Photochemical smog is capable of inflicting irreversible damage on the lungs and heart. Even short-term exposure to photochemical smog tends to have ill effects on both the young and the elderly. It causes painful irritation of the respiratory system, reduced lung function and difficulty breathing; this is more evident while exercising or working outdoors. High levels of smog also trigger asthma attacks because the smog causes increased sensitivity to allergens, which are triggers for asthma.

Affected People

People with pre-existing health problems (such as respiratory diseases) are sensitive to ozone. Children, the elderly and people with poor lung function carry a far greater risk of developing respiratory illness from photochemical smog than healthy adults.

Effects on Environment

Photochemical smog has devastating effects on the environment. The collection of chemicals found in photochemical smog causes problems for plants and animal life. Some plants such as tobacco, tomato and spinach are highly responsive to ozone, so photochemical smog can decimate these sensitive crops, trees and other vegetation.

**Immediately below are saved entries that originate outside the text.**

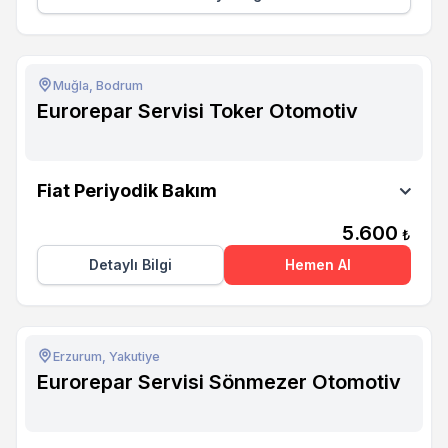
Muğla, Bodrum
Eurorepar Servisi Toker Otomotiv
Eurorepar Servisi Toker Otomotiv
Fiat Periyodik Bakım
5.600
₺
Detaylı Bilgi
Hemen Al
Erzurum, Yakutiye
Eurorepar Servisi Sönmezer Otomotiv
Eurorepar Servisi Sönmezer Otomotiv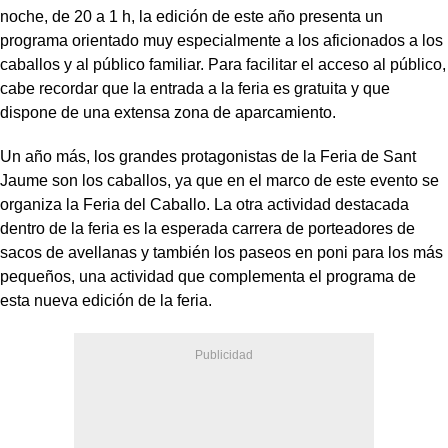
noche, de 20 a 1 h, la edición de este año presenta un
programa orientado muy especialmente a los aficionados a los
caballos y al público familiar. Para facilitar el acceso al público,
cabe recordar que la entrada a la feria es gratuita y que
dispone de una extensa zona de aparcamiento.
Un año más, los grandes protagonistas de la Feria de Sant
Jaume son los caballos, ya que en el marco de este evento se
organiza la Feria del Caballo. La otra actividad destacada
dentro de la feria es la esperada carrera de porteadores de
sacos de avellanas y también los paseos en poni para los más
pequeños, una actividad que complementa el programa de
esta nueva edición de la feria.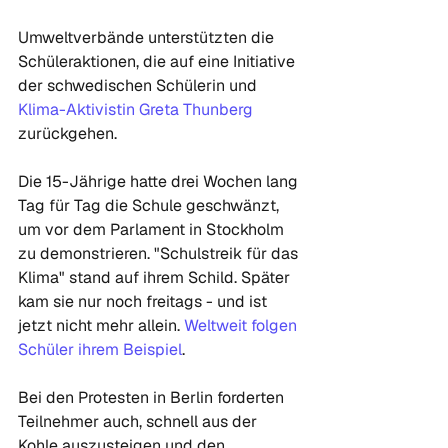
Umweltverbände unterstützten die 
Schüleraktionen, die auf eine Initiative 
der schwedischen Schülerin und 
Klima-Aktivistin Greta Thunberg
zurückgehen.

Die 15-Jährige hatte drei Wochen lang 
Tag für Tag die Schule geschwänzt, 
um vor dem Parlament in Stockholm 
zu demonstrieren. "Schulstreik für das 
Klima" stand auf ihrem Schild. Später 
kam sie nur noch freitags - und ist 
jetzt nicht mehr allein. 
Weltweit folgen 
Schüler ihrem Beispiel
.

Bei den Protesten in Berlin forderten 
Teilnehmer auch, schnell aus der 
Kohle auszusteigen und den 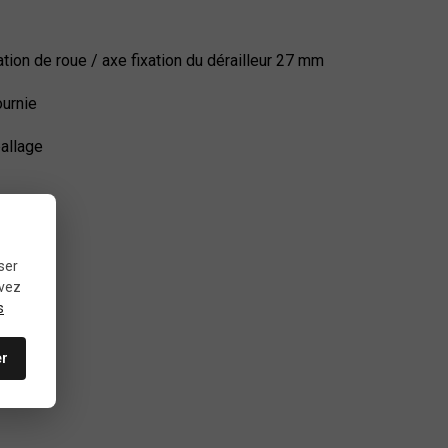
ation de roue / axe fixation du dérailleur 27 mm
ournie
allage
ser
uvez
s
er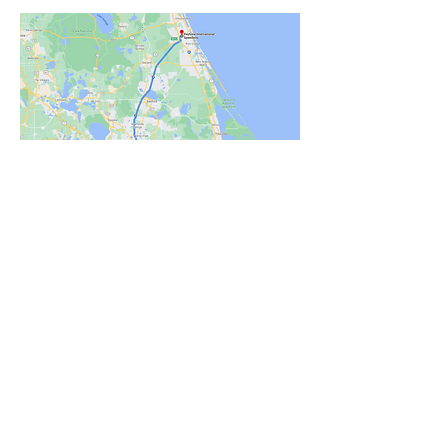
Hva skjer når du melder deg på?
1. Send oss navnene på hver deltager
(
kjetil@hopalong.no
) eller ring
73 43 66
05
.
2. Du får en depositumgiro på kr 2.500,-
pr. person.
Giroen har forfall innen 14
dager, men innbetalt beløp er
refunderbart om du velger å kansellere
innen 1. september 2023.
3. Velg leiebilklasse. Du kan oppgradere
leiebil om du ønsker.
4. Godkjenn flyruten. Vi sender ut forslag
på best mulig flyrute. Du kan oppgradere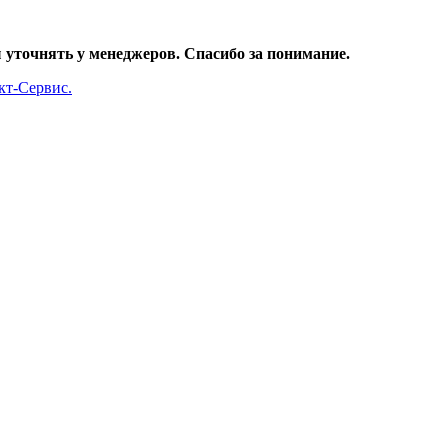
уточнять у менеджеров. Спасибо за понимание.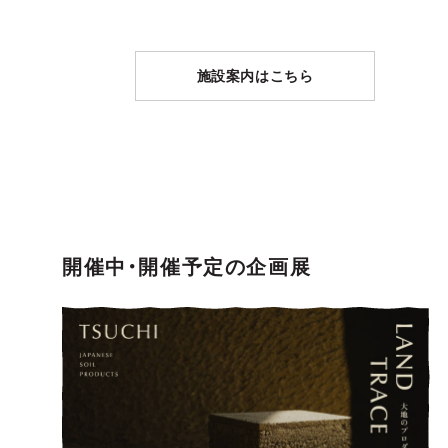
施設案内はこちら
開催中・開催予定の企画展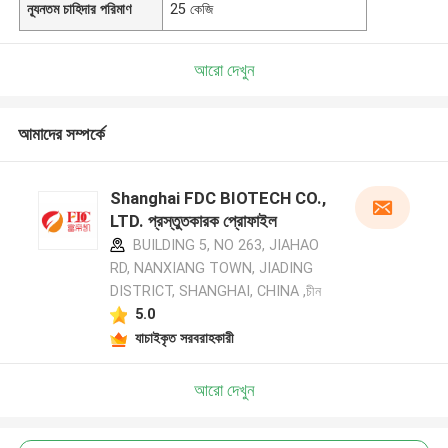
ন্যূনতম চাহিদার পরিমাণ
25 কেজি
আরো দেখুন
আমাদের সম্পর্কে
Shanghai FDC BIOTECH CO.,
LTD. প্রস্তুতকারক প্রোফাইল
BUILDING 5, NO 263, JIAHAO
RD, NANXIANG TOWN, JIADING
DISTRICT, SHANGHAI, CHINA ,চীন
5.0
যাচাইকৃত সরবরাহকারী
আরো দেখুন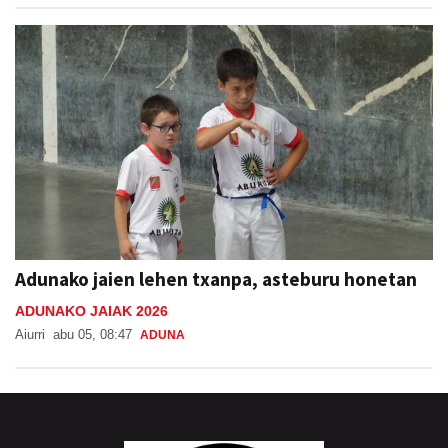
Adunako jaien lehen txanpa, asteburu honetan
ADUNAKO JAIAK 2026
Aiurri
abu 05, 08:47
ADUNA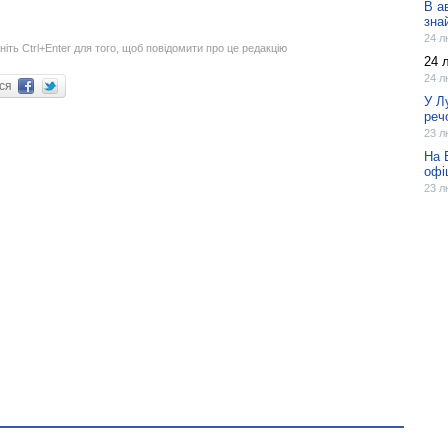
В а
зна
24 л
ніть Ctrl+Enter для того, щоб повідомити про це редакцію
24 
24 л
ися
У Л
реч
23 л
На 
офі
23 л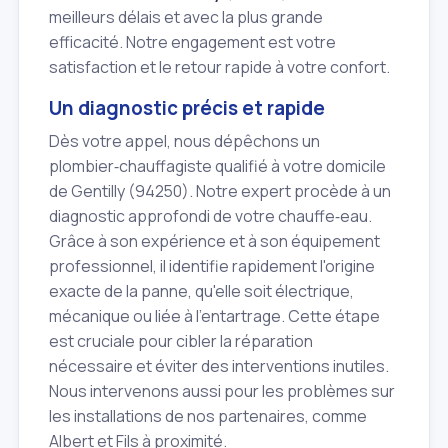
meilleurs délais et avec la plus grande
efficacité. Notre engagement est votre
satisfaction et le retour rapide à votre confort.
Un diagnostic précis et rapide
Dès votre appel, nous dépêchons un
plombier‑chauffagiste qualifié à votre domicile
de Gentilly (94250). Notre expert procède à un
diagnostic approfondi de votre chauffe‑eau.
Grâce à son expérience et à son équipement
professionnel, il identifie rapidement l'origine
exacte de la panne, qu'elle soit électrique,
mécanique ou liée à l'entartrage. Cette étape
est cruciale pour cibler la réparation
nécessaire et éviter des interventions inutiles.
Nous intervenons aussi pour les problèmes sur
les installations de nos partenaires, comme
Albert et Fils à proximité.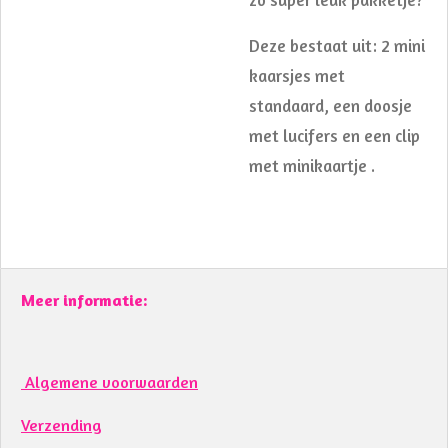
Deze bestaat uit: 2 mini
kaarsjes met
standaard, een doosje
met lucifers en een clip
met minikaartje .
Meer informatie:
Algemene voorwaarden
Verzending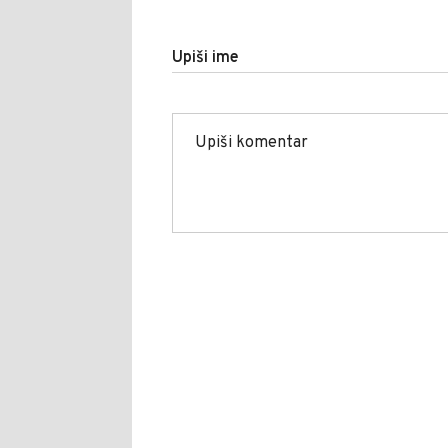
Upiši ime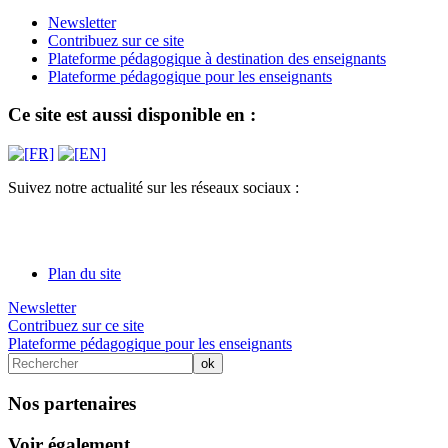
Newsletter
Contribuez sur ce site
Plateforme pédagogique à destination des enseignants
Plateforme pédagogique pour les enseignants
Ce site est aussi disponible en :
Suivez notre actualité sur les réseaux sociaux :
Plan du site
Newsletter
Contribuez sur ce site
Plateforme pédagogique pour les enseignants
Nos partenaires
Voir également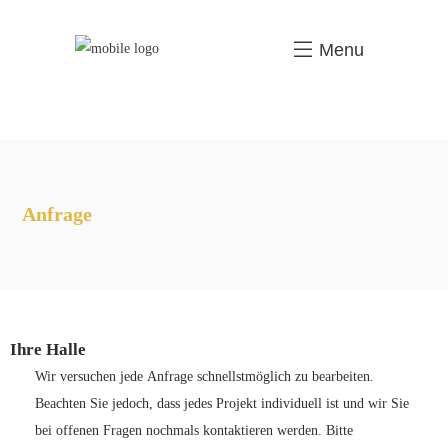
Menu
Anfrage
Ihre Halle
Wir versuchen jede Anfrage schnellstmöglich zu bearbeiten.
Beachten Sie jedoch, dass jedes Projekt individuell ist und wir Sie
bei offenen Fragen nochmals kontaktieren werden.
Bitte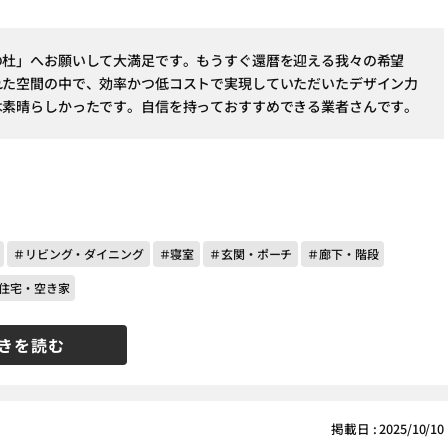
の杜」へお願いして大満足です。もうすぐ還暦を迎える我々の希望
れた空間の中で、効率かつ低コストで実現していただいたデザイン力
は素晴らしかったです。自信を持っておすすめできる業者さんです。
＃リビング・ダイニング
＃寝室
＃玄関・ポーチ
＃廊下・階段
住宅・空き家
きを読む
掲載日 : 2025/10/10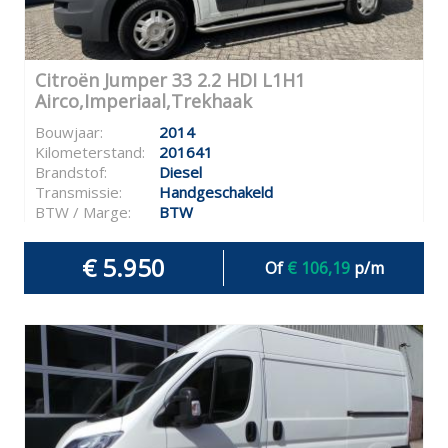
Citroën Jumper 33 2.2 HDI L1H1
Airco,Imperiaal,Trekhaak
Bouwjaar:
2014
Kilometerstand:
201641
Brandstof:
Diesel
Transmissie:
Handgeschakeld
BTW / Marge:
BTW
€ 5.950
Of
€ 106,19
p/m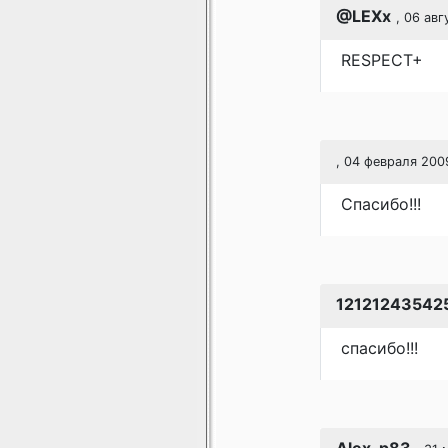
@LEXx
, 06 авг
RESPECT+
, 04 февраля 200
Спасибо!!!
12121243542
спасибо!!!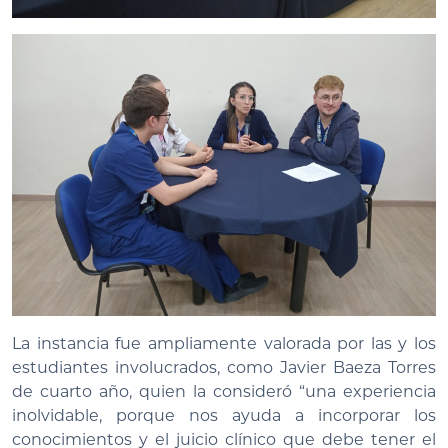
La instancia fue ampliamente valorada por las y los
estudiantes involucrados, como Javier Baeza Torres
de cuarto año, quien la consideró “una experiencia
inolvidable, porque nos ayuda a incorporar los
conocimientos y el juicio clínico que debe tener el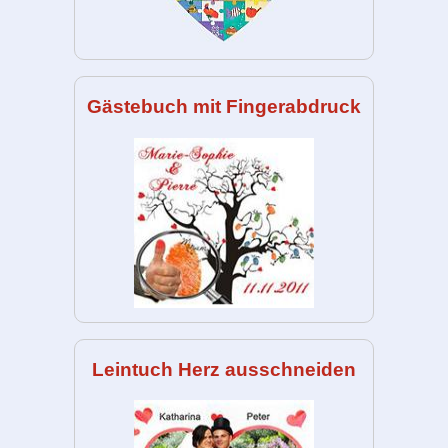
Gästebuch mit Fingerabdruck
Leintuch Herz ausschneiden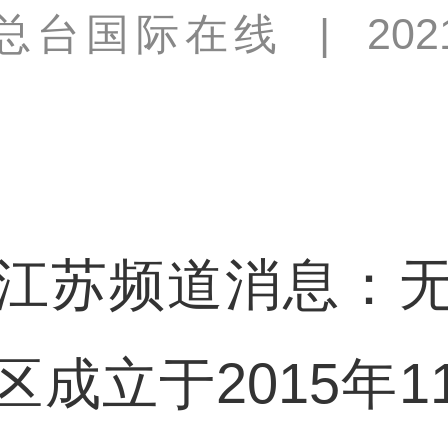
总台国际在线
|
202
苏频道消息：无
成立于2015年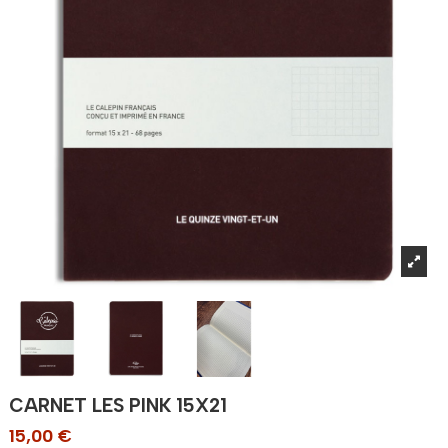
CARNET LES PINK 15X21
15,00 €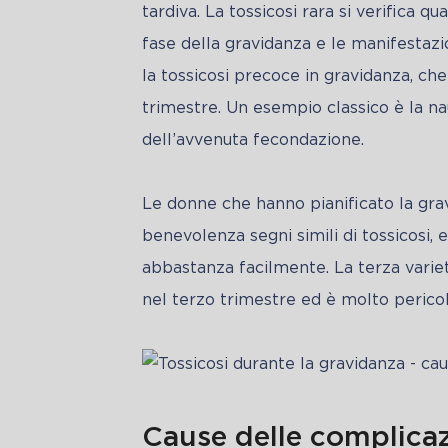
tardiva. La tossicosi rara si verifica 
fase della gravidanza e le manifestazio
la tossicosi precoce in gravidanza, che 
trimestre. Un esempio classico è la n
dell’avvenuta fecondazione.
Le donne che hanno pianificato la grav
benevolenza segni simili di tossicosi, 
abbastanza facilmente. La terza varietà
nel terzo trimestre ed è molto pericol
Cause delle complicaz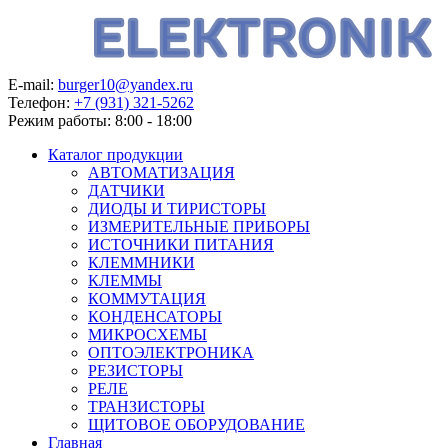
E-mail:
burger10@yandex.ru
Телефон:
+7 (931) 321-5262
Режим работы:
8:00 - 18:00
Каталог продукции
АВТОМАТИЗАЦИЯ
ДАТЧИКИ
ДИОДЫ И ТИРИСТОРЫ
ИЗМЕРИТЕЛЬНЫЕ ПРИБОРЫ
ИСТОЧНИКИ ПИТАНИЯ
КЛЕММНИКИ
КЛЕММЫ
КОММУТАЦИЯ
КОНДЕНСАТОРЫ
МИКРОСХЕМЫ
ОПТОЭЛЕКТРОНИКА
РЕЗИСТОРЫ
РЕЛЕ
ТРАНЗИСТОРЫ
ЩИТОВОЕ ОБОРУДОВАНИЕ
Главная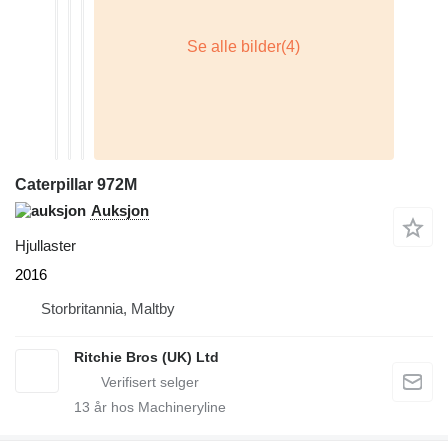
Caterpillar 972M
Auksjon
Hjullaster
2016
Storbritannia, Maltby
Ritchie Bros (UK) Ltd
13
år hos Machineryline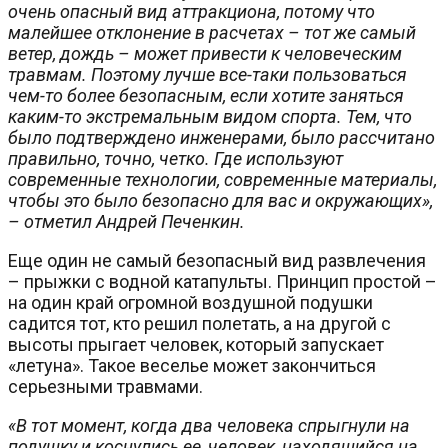
очень опасный вид аттракциона, потому что
малейшее отклонение в расчетах – тот же самый
ветер, дождь – может привести к человеческим
травмам. Поэтому лучше все-таки пользоваться
чем-то более безопасным, если хотите заняться
каким-то экстремальным видом спорта. Тем, что
было подтверждено инженерами, было рассчитано
правильно, точно, четко. Где используют
современные технологии, современные материалы,
чтобы это было безопасно для вас и окружающих»,
– отметил Андрей Печенкин.
Еще один не самый безопасный вид развлечения
– прыжки с водной катапульты. Принцип простой –
на один край огромной воздушной подушки
садится тот, кто решил полетать, а на другой с
высоты прыгает человек, который запускает
«летуна». Такое веселье может закончиться
серьезными травмами.
«В тот момент, когда два человека спрыгнули на
подушку и коснулись ее, человек, находящийся на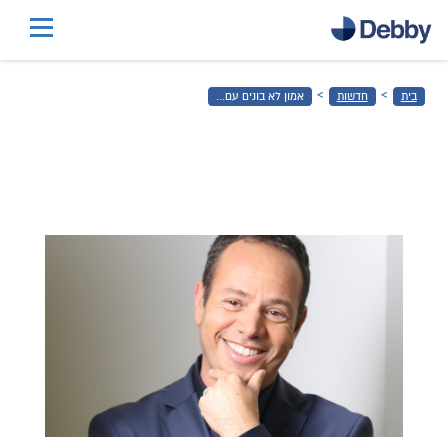
דלג
לתוכן
הראשי
›
›
בית
חדשות
אמון לא בונים עם...
דלג
לכותרת
התחתונה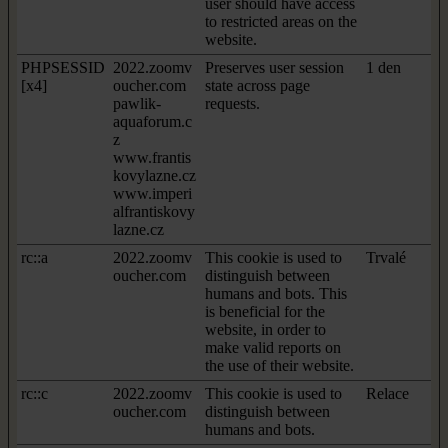
user should have access
to restricted areas on the
website.
PHPSESSID
2022.zoomv
Preserves user session
1 den
[x4]
oucher.com
state across page
pawlik-
requests.
aquaforum.c
z
www.frantis
kovylazne.cz
www.imperi
alfrantiskovy
lazne.cz
rc::a
2022.zoomv
This cookie is used to
Trvalé
oucher.com
distinguish between
humans and bots. This
is beneficial for the
website, in order to
make valid reports on
the use of their website.
rc::c
2022.zoomv
This cookie is used to
Relace
oucher.com
distinguish between
humans and bots.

Ozone causes necrotic (dead) patterns on the upper surfaces of the leaves of trees. Ground-level ozone also can interfere with the growth and productivity of trees. The effects of smog on animals are also similar to its effect on humans; it decreases lung capacity and lung elasticity.

Precautions

Take precautionary steps to safeguard against the ill effects of photochemical smog. Generally, photochemical smog is less concentrated in the early morning or evening; therefore, exercising and planning outdoor activities during this part of the day limits smog exposure. Emissions from cars and other vehicles are the largest sources of smog. Reduce your daily pollutant emissions by driving less, making use of carpools, and maintaining the car in good condition. Other small actions, such as tightly sealing the lids of chemical products like garden chemicals, solvents, and household cleaners, minimizes evaporation of the chemicals and helps reduce smog.

Other Measures

The problem of photochemical smog has also prompted some more serious reforms in an effort to reduce emissions. Switching over to other types of fuels, desulfurization of fuel gases from coal-fired power plants, expansion of public rail transport and low emission application of fertilizer in agriculture are some of the steps which have drastically reduced the level of photochemical smog.